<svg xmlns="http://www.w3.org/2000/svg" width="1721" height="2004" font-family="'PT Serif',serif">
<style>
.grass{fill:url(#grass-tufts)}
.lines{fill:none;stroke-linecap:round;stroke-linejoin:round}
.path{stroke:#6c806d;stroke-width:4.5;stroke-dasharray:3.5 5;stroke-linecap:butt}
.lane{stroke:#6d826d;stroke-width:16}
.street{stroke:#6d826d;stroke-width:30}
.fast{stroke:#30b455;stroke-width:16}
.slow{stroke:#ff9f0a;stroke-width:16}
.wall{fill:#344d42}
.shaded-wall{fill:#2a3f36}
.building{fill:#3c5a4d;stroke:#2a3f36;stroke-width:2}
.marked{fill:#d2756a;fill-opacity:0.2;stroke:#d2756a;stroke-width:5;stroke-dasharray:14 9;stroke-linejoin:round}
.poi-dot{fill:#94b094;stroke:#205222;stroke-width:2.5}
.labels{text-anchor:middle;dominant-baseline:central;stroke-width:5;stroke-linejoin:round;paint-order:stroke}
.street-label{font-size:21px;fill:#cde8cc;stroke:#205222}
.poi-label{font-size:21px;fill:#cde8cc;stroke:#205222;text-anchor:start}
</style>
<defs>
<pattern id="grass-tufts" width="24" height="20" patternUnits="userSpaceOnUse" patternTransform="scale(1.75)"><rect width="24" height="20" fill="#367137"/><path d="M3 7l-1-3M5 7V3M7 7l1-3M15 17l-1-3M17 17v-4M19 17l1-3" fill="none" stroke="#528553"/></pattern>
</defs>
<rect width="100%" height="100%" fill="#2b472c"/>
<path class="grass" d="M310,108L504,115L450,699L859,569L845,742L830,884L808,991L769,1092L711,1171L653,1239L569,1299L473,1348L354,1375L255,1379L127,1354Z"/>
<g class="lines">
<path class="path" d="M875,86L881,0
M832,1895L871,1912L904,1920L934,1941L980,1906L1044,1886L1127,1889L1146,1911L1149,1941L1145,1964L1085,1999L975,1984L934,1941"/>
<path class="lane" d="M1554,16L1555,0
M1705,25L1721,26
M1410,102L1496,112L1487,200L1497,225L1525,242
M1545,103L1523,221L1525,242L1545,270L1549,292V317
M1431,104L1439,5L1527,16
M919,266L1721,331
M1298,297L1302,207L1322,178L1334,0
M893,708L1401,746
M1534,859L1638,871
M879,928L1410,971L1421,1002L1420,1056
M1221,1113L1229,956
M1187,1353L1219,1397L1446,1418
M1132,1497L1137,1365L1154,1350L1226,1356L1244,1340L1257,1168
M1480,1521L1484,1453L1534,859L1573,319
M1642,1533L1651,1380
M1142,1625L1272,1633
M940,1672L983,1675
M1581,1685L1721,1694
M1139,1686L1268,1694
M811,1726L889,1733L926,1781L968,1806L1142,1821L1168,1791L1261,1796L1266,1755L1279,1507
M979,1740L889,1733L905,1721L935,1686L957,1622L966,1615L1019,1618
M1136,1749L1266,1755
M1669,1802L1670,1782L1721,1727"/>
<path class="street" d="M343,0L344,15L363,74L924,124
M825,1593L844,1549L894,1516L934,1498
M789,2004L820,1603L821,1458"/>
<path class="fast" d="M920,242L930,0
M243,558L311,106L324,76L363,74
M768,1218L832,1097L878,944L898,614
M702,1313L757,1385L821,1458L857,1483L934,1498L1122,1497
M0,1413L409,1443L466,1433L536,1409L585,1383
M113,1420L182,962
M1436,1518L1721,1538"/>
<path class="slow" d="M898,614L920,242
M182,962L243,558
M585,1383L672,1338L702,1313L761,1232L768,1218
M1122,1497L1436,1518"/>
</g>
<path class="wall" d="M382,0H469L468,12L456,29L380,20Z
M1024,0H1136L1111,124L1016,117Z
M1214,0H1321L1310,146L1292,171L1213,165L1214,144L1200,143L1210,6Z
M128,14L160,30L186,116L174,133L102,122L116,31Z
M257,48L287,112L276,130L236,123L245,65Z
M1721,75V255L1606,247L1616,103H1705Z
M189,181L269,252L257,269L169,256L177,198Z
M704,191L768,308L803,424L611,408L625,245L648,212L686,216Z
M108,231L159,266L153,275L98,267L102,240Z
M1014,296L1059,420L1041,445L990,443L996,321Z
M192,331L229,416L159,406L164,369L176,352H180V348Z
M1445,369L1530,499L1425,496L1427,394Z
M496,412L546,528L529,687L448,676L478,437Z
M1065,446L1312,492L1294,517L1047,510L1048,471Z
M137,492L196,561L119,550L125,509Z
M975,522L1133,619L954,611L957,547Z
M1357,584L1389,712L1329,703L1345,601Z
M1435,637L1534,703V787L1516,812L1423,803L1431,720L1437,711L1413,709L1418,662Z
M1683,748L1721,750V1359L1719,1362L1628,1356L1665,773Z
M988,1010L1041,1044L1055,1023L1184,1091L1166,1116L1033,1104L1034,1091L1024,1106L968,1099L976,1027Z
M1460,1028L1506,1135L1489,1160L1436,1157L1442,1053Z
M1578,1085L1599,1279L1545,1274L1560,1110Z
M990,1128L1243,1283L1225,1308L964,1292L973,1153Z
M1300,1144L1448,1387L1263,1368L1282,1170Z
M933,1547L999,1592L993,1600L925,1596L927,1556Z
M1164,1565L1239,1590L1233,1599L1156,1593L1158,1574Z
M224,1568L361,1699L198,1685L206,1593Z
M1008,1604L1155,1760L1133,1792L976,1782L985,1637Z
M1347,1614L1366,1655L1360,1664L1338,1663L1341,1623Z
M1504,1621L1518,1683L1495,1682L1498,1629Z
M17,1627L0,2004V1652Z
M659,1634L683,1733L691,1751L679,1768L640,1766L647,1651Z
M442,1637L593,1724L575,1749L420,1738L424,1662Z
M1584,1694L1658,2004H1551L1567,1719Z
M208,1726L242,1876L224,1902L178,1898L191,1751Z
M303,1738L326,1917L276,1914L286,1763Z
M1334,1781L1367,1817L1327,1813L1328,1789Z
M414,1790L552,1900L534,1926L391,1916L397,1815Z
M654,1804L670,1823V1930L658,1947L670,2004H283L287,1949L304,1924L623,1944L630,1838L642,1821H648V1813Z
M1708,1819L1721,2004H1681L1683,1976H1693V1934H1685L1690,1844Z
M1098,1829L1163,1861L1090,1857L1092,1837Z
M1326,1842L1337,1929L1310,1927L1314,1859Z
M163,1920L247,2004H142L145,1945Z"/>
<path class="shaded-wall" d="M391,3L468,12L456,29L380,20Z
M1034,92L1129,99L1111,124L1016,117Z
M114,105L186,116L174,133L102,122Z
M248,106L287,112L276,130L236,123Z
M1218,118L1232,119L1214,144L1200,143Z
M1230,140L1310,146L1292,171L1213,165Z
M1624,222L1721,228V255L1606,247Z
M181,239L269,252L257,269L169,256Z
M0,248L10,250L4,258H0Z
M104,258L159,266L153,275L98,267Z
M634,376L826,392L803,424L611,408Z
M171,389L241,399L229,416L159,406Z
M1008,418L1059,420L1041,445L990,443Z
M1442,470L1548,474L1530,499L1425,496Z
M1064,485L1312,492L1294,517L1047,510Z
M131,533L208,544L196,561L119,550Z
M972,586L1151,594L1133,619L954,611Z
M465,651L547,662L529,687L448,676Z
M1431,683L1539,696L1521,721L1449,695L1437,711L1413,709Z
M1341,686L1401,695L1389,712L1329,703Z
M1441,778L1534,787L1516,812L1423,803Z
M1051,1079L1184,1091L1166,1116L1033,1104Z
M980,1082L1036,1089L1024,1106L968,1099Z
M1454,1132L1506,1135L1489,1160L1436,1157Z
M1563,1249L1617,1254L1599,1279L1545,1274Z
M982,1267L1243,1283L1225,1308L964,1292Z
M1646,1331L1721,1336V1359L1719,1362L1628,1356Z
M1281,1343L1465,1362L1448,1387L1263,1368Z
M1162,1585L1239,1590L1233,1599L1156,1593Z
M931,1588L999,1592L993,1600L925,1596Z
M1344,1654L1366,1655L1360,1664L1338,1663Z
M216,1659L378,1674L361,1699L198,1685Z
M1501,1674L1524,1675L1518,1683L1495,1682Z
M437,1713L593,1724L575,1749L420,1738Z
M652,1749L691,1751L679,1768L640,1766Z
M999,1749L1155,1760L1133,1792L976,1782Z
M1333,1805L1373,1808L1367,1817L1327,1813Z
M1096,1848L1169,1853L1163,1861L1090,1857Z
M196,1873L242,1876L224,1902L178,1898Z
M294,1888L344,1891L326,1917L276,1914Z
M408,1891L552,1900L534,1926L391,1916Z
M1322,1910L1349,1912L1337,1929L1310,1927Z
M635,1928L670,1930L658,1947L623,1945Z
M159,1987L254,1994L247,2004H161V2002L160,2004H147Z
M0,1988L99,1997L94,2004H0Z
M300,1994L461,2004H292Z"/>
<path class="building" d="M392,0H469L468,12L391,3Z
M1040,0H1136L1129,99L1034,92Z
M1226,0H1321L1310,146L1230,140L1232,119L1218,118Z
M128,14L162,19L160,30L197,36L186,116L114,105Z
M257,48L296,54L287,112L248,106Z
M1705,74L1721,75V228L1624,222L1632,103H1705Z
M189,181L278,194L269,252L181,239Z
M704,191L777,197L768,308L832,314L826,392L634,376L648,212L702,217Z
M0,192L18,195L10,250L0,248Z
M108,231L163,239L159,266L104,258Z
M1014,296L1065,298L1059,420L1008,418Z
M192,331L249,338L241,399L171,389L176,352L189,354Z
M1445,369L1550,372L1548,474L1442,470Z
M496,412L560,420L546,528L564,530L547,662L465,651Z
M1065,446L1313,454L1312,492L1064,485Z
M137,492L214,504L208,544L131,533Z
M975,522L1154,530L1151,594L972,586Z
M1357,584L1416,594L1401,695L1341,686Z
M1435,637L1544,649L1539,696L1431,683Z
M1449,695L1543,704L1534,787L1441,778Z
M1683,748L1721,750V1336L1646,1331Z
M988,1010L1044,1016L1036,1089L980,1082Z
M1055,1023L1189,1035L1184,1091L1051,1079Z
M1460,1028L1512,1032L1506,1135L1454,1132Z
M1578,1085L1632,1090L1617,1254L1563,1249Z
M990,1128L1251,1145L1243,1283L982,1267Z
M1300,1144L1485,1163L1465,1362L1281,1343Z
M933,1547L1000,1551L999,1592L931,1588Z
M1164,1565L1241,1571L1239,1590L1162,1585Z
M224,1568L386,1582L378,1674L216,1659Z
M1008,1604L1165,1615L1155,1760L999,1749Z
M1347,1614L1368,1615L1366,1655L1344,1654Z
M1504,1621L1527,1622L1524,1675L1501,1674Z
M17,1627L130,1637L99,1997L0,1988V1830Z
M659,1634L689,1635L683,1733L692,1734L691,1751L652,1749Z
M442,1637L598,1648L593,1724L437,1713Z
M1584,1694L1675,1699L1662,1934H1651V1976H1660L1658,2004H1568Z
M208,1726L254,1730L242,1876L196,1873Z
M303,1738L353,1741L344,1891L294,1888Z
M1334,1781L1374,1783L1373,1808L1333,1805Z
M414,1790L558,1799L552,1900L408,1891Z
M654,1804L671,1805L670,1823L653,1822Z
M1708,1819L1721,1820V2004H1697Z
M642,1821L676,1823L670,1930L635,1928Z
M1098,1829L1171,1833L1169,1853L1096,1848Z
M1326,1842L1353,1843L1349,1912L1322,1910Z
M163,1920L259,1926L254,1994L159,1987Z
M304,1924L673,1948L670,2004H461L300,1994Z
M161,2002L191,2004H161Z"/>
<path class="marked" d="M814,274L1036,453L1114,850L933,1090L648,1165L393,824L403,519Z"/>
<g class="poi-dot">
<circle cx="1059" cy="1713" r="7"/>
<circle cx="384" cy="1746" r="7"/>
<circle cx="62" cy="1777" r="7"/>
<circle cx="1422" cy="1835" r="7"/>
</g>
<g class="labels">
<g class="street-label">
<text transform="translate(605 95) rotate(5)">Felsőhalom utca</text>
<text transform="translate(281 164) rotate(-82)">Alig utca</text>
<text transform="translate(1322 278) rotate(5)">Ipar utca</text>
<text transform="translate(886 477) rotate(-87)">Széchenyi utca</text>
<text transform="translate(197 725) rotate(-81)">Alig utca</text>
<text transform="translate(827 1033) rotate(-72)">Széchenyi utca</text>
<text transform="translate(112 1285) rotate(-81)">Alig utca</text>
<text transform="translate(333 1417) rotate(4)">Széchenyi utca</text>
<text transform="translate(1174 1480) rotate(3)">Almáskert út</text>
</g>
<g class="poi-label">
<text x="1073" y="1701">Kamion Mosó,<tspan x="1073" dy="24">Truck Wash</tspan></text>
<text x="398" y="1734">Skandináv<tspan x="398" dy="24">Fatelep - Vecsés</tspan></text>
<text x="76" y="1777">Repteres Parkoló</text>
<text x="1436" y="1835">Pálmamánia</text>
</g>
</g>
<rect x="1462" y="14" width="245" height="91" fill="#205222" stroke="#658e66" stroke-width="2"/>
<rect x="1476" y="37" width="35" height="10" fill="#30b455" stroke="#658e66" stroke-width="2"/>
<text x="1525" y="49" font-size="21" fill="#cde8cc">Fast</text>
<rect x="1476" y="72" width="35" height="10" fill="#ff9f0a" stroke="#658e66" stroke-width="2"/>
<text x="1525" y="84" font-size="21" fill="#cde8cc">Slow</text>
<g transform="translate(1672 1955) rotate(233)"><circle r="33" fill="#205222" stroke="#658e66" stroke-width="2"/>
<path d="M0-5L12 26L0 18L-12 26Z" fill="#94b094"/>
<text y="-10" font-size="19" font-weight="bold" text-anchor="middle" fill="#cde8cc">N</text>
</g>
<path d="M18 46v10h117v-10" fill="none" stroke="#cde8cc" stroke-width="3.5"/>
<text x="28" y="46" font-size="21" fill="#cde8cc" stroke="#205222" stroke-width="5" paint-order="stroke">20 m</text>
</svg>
======
> [Work to complete]
Copy all lines from the material that contain "labels".

> [Result]
.labels{text-anchor:middle;dominant-baseline:central;stroke-width:5;stroke-linejoin:round;paint-order:stroke}
<g class="labels">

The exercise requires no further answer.